* WHAT IS BEING ASKED *
Pull out every line of the records below without changing a word, and leave the pictures out of your answer.

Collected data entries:
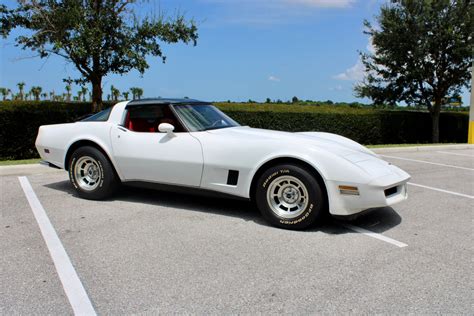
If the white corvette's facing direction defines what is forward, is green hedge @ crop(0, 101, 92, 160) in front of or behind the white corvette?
behind

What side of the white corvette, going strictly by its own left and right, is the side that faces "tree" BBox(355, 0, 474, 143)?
left

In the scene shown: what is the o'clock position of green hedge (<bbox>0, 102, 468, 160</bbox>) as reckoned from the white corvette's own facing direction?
The green hedge is roughly at 8 o'clock from the white corvette.

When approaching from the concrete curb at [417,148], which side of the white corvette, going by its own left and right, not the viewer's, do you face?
left

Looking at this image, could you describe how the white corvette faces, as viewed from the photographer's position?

* RESPONSE BOX *
If the white corvette's facing direction defines what is forward, is green hedge @ crop(0, 101, 92, 160) in front of or behind the white corvette?
behind

What side of the white corvette, going strictly by its own left and right, is the side that faces "tree" BBox(355, 0, 474, 143)?
left

In the scene shown: what is the o'clock position of green hedge (<bbox>0, 102, 468, 160</bbox>) as reckoned from the white corvette's own facing direction?
The green hedge is roughly at 8 o'clock from the white corvette.

When approaching from the concrete curb at [417,148], which side of the white corvette, going by its own left and right, not the viewer's, do you face?
left

Looking at this image, could you describe how the white corvette faces, as viewed from the photographer's position?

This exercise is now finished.